What does this mean?


Insight-oriented psychodynamic therapy. Psychodynamic therapies are the oldest therapies in use today, with their roots reaching back to Freud. Being a psychodynamic therapist means that I believe our experiences in the past affect our lives today, and that understanding those experiences (i.e., insight) leads to change. I believe that knowing yourself more deeply leads to positive change and that living honestly—with yourself and others—improves your well-being. Psychodynamic therapy uses clues such as emotion and recognizing patterns to expose aspects of ourselves that may have been helpful at one time, but now cause us pain and frustration.


I use adjunct interventions from other modalities when it is the most effective form of treatment. For example, learning to regulate your breath will provide more immediate relief from panic attacks than exploring past relationships. Still, research shows that insight-oriented therapies provide longer lasting results, so after providing distress-relieving skills, we’ll get curious about what may have led to the anxiety in the first place.

“Thus, more of our attention and energy can be liberated for the complex task of living realistically, productively, and joyfully.”

– Nancy McWilliams

In therapy with me, we will focus on emotion, on recognizing what you may be avoiding, and recognizing patterns in your thoughts, feelings, behaviors, and relationships.

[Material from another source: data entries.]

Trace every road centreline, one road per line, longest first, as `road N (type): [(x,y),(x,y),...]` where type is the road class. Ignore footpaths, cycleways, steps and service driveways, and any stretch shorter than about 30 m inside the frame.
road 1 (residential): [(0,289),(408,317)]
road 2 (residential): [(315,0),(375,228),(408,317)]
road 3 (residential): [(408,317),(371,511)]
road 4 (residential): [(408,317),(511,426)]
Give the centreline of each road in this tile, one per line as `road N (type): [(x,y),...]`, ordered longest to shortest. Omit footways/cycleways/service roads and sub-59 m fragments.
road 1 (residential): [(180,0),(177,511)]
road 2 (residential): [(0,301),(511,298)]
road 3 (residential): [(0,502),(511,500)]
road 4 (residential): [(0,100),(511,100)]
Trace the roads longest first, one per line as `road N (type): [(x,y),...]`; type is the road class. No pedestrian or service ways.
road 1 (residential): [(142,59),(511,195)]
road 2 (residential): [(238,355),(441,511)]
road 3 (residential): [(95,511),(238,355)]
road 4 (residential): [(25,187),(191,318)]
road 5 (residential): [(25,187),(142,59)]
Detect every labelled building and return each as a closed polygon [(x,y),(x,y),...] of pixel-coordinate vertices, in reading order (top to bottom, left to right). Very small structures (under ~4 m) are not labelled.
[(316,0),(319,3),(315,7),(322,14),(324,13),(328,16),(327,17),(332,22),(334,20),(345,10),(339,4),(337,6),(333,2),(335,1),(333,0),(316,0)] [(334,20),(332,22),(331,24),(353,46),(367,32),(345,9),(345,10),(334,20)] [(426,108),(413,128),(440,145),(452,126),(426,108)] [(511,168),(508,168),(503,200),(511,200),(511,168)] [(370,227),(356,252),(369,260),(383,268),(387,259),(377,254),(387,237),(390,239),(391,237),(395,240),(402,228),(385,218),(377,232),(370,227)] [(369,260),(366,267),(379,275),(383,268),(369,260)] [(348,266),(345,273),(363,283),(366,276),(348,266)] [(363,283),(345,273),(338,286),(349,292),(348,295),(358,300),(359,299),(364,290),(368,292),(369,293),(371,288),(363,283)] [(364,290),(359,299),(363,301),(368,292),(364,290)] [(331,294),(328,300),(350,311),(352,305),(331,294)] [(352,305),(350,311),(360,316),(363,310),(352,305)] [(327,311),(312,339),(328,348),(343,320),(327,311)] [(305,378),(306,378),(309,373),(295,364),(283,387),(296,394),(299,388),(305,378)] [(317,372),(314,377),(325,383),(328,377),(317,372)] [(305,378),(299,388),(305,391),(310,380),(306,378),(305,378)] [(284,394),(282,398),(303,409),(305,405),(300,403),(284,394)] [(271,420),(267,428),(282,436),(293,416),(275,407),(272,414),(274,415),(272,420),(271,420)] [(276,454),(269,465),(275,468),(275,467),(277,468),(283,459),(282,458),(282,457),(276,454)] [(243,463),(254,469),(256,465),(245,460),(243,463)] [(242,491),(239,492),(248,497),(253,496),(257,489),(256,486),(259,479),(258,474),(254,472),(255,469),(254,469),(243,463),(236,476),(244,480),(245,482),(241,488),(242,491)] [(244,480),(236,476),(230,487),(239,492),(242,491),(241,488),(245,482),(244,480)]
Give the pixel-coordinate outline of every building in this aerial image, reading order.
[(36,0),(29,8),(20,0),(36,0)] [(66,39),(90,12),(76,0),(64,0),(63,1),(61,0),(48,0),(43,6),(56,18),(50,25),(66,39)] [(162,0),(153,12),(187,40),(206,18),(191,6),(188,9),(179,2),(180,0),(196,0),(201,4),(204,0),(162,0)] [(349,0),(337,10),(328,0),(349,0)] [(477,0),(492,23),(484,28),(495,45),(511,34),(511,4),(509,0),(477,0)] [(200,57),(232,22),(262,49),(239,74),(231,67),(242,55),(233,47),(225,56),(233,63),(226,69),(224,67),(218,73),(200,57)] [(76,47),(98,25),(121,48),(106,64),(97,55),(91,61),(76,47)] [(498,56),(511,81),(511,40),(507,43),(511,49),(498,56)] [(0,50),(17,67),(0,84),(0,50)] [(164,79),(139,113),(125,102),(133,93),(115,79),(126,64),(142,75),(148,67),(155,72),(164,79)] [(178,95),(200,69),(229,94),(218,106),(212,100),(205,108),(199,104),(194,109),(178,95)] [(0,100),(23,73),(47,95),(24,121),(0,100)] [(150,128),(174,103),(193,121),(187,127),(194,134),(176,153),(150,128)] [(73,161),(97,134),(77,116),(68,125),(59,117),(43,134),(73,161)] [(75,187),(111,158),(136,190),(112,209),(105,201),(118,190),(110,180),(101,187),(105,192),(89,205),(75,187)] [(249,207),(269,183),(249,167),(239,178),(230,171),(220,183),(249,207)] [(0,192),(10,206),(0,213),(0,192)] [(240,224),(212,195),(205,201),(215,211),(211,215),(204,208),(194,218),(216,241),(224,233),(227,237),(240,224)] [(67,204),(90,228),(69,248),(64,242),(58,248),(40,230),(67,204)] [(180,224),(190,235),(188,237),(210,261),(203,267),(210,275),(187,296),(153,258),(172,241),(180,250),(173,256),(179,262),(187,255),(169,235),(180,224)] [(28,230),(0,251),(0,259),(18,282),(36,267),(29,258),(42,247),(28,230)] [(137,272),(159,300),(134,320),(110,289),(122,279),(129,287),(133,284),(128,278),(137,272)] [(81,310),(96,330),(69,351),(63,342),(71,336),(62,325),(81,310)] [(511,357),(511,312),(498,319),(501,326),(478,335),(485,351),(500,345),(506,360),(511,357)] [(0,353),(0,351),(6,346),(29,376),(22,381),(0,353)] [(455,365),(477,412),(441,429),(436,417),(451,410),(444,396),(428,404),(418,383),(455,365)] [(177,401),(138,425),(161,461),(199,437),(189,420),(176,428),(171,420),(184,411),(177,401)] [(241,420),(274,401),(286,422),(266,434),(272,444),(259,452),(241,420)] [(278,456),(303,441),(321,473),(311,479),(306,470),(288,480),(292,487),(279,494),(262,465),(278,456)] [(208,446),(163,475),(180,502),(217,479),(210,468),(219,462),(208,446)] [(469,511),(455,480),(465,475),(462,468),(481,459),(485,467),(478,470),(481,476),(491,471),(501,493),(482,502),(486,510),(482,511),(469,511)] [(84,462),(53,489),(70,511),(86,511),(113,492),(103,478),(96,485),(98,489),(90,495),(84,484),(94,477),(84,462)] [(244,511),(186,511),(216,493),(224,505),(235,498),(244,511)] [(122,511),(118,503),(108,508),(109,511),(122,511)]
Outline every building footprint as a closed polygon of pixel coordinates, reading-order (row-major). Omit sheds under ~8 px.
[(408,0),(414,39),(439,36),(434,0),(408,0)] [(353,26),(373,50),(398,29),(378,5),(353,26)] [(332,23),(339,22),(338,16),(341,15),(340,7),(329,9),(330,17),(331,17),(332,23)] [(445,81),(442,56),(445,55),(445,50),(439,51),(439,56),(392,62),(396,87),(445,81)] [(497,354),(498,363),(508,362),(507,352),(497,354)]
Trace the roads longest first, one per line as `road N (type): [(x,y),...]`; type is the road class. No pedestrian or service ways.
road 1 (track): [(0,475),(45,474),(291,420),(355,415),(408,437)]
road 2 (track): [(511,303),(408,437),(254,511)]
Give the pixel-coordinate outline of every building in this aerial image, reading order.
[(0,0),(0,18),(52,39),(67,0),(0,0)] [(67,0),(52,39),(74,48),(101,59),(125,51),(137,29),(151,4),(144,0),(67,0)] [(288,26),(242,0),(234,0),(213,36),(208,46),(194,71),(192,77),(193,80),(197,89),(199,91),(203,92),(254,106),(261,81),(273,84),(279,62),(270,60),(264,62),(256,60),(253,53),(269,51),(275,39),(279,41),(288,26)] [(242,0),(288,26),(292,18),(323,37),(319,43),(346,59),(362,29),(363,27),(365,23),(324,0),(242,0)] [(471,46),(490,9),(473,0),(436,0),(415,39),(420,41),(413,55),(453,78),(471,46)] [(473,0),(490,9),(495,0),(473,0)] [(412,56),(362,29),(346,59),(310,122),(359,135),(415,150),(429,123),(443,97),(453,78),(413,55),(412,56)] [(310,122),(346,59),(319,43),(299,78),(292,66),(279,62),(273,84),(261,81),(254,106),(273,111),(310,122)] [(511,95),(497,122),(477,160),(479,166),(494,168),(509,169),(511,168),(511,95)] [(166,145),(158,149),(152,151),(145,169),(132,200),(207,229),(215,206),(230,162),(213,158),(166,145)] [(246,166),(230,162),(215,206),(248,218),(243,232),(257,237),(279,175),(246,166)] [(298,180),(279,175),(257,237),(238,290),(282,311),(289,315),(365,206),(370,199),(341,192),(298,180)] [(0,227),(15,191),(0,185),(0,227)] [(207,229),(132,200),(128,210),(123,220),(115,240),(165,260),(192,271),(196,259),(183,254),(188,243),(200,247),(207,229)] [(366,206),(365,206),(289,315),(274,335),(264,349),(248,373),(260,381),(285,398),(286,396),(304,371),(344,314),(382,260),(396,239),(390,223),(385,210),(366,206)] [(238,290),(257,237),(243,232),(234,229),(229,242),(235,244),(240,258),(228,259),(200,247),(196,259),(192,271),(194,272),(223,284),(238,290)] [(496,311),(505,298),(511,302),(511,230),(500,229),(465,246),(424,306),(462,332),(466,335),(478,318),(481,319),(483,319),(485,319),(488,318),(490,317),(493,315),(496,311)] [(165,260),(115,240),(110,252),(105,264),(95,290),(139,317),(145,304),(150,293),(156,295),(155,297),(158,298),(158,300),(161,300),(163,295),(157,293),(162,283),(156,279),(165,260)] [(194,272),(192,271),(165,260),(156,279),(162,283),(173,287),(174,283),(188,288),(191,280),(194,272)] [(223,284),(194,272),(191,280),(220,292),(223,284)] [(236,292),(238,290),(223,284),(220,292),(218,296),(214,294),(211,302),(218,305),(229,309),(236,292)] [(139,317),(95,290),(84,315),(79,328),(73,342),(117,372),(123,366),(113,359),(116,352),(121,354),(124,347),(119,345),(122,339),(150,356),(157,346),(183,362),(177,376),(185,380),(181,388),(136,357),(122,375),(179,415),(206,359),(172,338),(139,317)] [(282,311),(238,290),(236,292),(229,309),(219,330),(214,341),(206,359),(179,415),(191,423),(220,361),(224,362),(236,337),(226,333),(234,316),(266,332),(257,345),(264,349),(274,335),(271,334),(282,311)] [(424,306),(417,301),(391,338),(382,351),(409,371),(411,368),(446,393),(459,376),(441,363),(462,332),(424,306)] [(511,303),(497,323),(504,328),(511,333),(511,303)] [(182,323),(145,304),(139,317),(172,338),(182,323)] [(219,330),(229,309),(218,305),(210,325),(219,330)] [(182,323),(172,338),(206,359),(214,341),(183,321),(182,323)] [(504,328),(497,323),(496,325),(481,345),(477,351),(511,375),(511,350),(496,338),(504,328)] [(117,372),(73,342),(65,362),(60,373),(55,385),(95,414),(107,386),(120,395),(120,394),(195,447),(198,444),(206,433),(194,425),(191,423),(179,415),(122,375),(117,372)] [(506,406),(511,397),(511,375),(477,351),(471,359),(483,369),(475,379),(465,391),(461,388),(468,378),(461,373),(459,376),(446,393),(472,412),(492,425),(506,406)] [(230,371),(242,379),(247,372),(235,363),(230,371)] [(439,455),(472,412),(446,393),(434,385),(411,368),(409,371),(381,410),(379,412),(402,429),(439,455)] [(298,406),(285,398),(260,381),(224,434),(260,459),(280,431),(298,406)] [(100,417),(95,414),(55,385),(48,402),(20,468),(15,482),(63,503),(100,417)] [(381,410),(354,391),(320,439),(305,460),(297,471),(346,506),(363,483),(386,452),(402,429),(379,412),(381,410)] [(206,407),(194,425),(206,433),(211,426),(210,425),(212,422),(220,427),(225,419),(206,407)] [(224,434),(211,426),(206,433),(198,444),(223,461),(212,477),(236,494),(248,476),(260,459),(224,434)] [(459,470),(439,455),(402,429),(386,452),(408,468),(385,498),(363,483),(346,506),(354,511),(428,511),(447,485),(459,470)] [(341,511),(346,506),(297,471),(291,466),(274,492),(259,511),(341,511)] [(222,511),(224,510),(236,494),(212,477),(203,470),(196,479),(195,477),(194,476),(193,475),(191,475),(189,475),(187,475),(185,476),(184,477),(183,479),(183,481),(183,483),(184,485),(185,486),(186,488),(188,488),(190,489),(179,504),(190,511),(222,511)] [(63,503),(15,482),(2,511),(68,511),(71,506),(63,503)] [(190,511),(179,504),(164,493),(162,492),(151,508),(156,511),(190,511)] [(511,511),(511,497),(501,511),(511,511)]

We will explore past relationships for the sake of improving your current ones. We will use our therapeutic relationship to help us understand what your relationships are like generally. (For instance, perhaps you find yourself silent about that irritating phrase I keep using? We might notice this pattern of passivity and work on using your voice so your anger does not build—with me or with your friends/partner/coworkers.) When it’s helpful, we’ll discuss strategies or skills from the many helpful modalities that focus on immediate relief from suffering.